Exercise aim:
Count every line in the records below that contains the string "lines". Report that number alone.

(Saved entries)

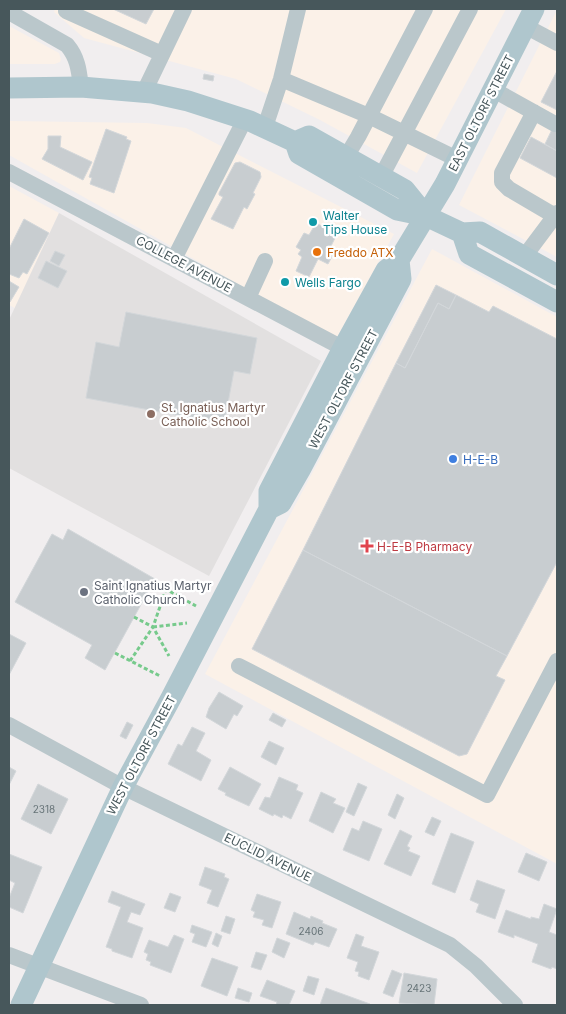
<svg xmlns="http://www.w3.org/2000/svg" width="566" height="1014" viewBox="0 0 566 1014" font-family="Inter,sans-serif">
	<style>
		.commercial { fill: #fbf1e8 }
		.education { fill: #e2e0e0 }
		.building { fill: #c8cdd0; stroke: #d3d7da }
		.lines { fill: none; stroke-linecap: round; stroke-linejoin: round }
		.path { stroke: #77ca8c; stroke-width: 3; stroke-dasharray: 4 2.5; stroke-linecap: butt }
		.minor { stroke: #bac7cb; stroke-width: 16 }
		.major { stroke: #afc6cd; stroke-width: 21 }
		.culture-dot { fill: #0f9aa8; stroke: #fff; stroke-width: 2 }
		.food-dot { fill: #e8710a; stroke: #fff; stroke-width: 2 }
		.education-dot { fill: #8d6e63; stroke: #fff; stroke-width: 2 }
		.shop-dot { fill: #3f7fe0; stroke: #fff; stroke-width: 2 }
		.health-dot { fill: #e0444e; stroke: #fff; stroke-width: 2 }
		.worship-dot { fill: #6b7280; stroke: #fff; stroke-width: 2 }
		.labels { text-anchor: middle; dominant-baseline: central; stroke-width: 4.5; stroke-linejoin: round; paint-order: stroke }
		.number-label { font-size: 10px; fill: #677478 }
		.street-label { font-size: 12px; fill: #47575b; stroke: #fff }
		.culture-label { font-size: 12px; fill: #0d838f; stroke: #fff; text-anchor: start }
		.food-label { font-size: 12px; fill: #c56008; stroke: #fff; text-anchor: start }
		.education-label { font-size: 12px; fill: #785e54; stroke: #fff; text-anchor: start }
		.shop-label { font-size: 12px; fill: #366cbe; stroke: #fff; text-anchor: start }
		.health-label { font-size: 12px; fill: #be3a42; stroke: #fff; text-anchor: start }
		.worship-label { font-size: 12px; fill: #5b616d; stroke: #fff; text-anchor: start }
	</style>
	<rect width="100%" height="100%" fill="#f1eeef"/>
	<path class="commercial" d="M55 9H506L417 173 320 120 236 79 84 38 54 12Z
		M557 10V257L459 205Z
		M9 26 59 53 61 59 60 62 55 64H9Z
		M9 121 147 123 186 128 394 234 336 339 9 155Z
		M9 186 59 213 15 308 9 305Z
		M432 249 557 317V864L205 674Z"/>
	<path class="education" d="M59 213 321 361 209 576 9 468V320Z"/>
	<path class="building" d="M113 9H154L146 24Z
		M557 71V110L541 102Z
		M204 74 214 76 213 81 203 79Z
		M557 119V151L545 144Z
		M106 129 127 137 126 139 131 141 114 193 90 184 92 178 89 177Z
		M48 136H61L60 147 92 162 83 180 42 159 48 149Z
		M531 137 557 151V178L520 158Z
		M240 162 260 172 261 177 253 193 255 194 247 209 244 207 233 229 211 219 223 197 219 195V193L235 163Z
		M24 219 49 233 27 274 23 272 19 278 9 274V249Z
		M316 223 337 234 331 246 336 249 328 264 318 259 309 277 296 271 302 257 298 254 301 250 296 247 304 233 309 235Z
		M55 251 65 255 59 266 50 261Z
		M46 261 67 271 58 288 38 278Z
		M282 278 290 282 287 287 280 283Z
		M9 281 19 287 10 302 9 301Z
		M436 285 456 295 449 309 438 303 405 368 396 363Z
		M456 295 489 312 493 306 557 339V562L507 656 303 550 396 363 405 368 438 303 449 309Z
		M126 312 257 338 250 374 234 371 224 424 86 398 96 342 119 347Z
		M68 529 155 579 105 670 85 658 92 645 15 602 52 534 63 540Z
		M303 550 507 656 496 676 505 680 467 754 459 756 252 649Z
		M9 634 26 643 9 675Z
		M219 692 243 706 237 716 234 714 226 729 206 717 209 708Z
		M273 713 286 720 282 727 269 720Z
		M127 722 133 725 126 739 120 736Z
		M192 727 205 733 196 751 211 760 201 781 168 764 178 744 182 746Z
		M269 741 284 748 276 765 261 757Z
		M9 767 16 771 9 785Z
		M230 767 261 784 249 806 225 795 226 793 218 789Z
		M279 777 298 785 296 790 303 793 291 819 283 815 282 818 274 814 273 816 259 809 265 797 270 798Z
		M358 783 367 787 354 816 346 812Z
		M38 784 68 799 51 834 21 819Z
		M321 792 336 799 333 803 345 808 333 833 309 821Z
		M397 794 404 798 395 819 388 815Z
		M432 817 441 821 434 836 425 832Z
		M363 821 382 829 369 861 343 850 352 828 359 831Z
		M400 830 412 836 407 846 410 848 408 851 420 856 411 876 384 864Z
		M451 833 474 842 455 893 432 884Z
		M526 853 547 862 539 881 518 872Z
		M9 854 42 867 23 913 9 907V898L15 883 9 880Z
		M205 867 225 874 224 877 229 879 218 907 207 903 212 890 199 885Z
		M477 880 505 890 495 919 476 912 479 904 470 900Z
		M112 891 145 904 140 915 131 912 127 922 143 928 132 958 112 951V949L106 947 121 907 108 902Z
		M170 893 181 897 175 912 164 908Z
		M257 894 281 902 272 928 262 925 264 920 253 917 255 912 251 910Z
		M544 904 557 909 549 932 557 935V969L552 967 551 969 532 962 538 944 514 935V938L498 932 506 910 531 919V917L539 919Z
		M294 912 310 919 311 916 323 921 322 923 337 929 329 947 315 942 313 945 286 934Z
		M226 916 235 919 230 934 221 931Z
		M192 925 212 932 206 947 192 942 195 934 190 932Z
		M216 933 222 936 218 947 212 944Z
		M356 934 364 937 361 946 379 952 369 980 358 976 359 972 355 971 358 962 347 958Z
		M174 935 184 939 171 973 150 965 151 962 146 960 148 954 144 952 149 940 168 947Z
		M277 938 290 943 284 958 272 952Z
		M256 952 267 955 261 970 251 967Z
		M212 958 238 967 227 996 201 986Z
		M392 970 402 974 393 997 383 993Z
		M404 973 437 979 434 1005 399 1003Z
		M308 976 319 979 314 995 303 991Z
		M267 980 295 991 289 1005H276L277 1002 260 996Z
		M238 988 252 993 249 1002 235 998Z
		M326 988 370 1004 369 1005H320Z"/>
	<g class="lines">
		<path class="path" d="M153 582 196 606
			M134 617 153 627 169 656
			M153 627 187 623
			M115 653 160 676
			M130 661 153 627 166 589"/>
		<path class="minor" d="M66 11 162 54
			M9 12 67 45C78 58 79 71 81 87
			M525 26 557 43
			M281 79 369 116 457 159
			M492 89 555 124
			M144 92 184 9
			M534 112 502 173V182L509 189 555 216
			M265 127 281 79 298 9
			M346 157 358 137 425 9
			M9 172 352 353
			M381 177 470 9
			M524 257 557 213
			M174 259 245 119
			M248 298 265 261
			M239 666 487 795 557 661
			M9 725 123 787 450 945 476 966 515 1005
			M9 955 141 1005"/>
		<path class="major" d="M9 88 81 87 152 93 188 101 250 121 295 142 299 154 397 210 426 216 462 233 480 232 557 275
			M295 142 309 136 405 190 426 216
			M462 233 469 254 557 302
			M269 509 281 503 300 470 401 279 399 260
			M21 1005 123 787 171 698 269 509V491L343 348 386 270 399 260 445 184 534 9"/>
	</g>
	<g class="culture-dot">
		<circle cx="313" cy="222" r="5"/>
		<circle cx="285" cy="282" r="5"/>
	</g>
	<circle class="food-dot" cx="317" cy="252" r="5"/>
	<circle class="education-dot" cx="151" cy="414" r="5"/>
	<circle class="shop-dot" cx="453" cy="459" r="5"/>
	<path class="health-dot" d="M364.5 538.5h5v5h5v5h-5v5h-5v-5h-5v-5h5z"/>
	<circle class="worship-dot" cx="84" cy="592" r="5"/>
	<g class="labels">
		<g class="number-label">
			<text x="44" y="809">2318</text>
			<text x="311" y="931">2406</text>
			<text x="419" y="988">2423</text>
		</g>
		<g class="street-label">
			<text transform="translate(481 113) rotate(-63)">EAST OLTORF STREET</text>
			<text transform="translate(184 264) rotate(28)">COLLEGE AVENUE</text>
			<text transform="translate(343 389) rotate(-62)">WEST OLTORF STREET</text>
			<text transform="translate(141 755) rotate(-62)">WEST OLTORF STREET</text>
			<text transform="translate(268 857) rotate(26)">EUCLID AVENUE</text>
		</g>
		<g class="culture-label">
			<text x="323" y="215">Walter<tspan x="323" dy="14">Tips House</tspan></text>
			<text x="295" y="282">Wells Fargo</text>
		</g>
		<g class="food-label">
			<text x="327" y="252">Freddo ATX</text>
		</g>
		<g class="education-label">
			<text x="161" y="407">St. Ignatius Martyr<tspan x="161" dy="14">Catholic School</tspan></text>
		</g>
		<g class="shop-label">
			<text x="463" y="459">H-E-B</text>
		</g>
		<g class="health-label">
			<text x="377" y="546">H-E-B Pharmacy</text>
		</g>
		<g class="worship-label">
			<text x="94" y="585">Saint Ignatius Martyr<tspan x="94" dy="14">Catholic Church</tspan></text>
		</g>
	</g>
	<rect width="566" height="1014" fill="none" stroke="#47575b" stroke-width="20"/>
</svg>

Answer box:
2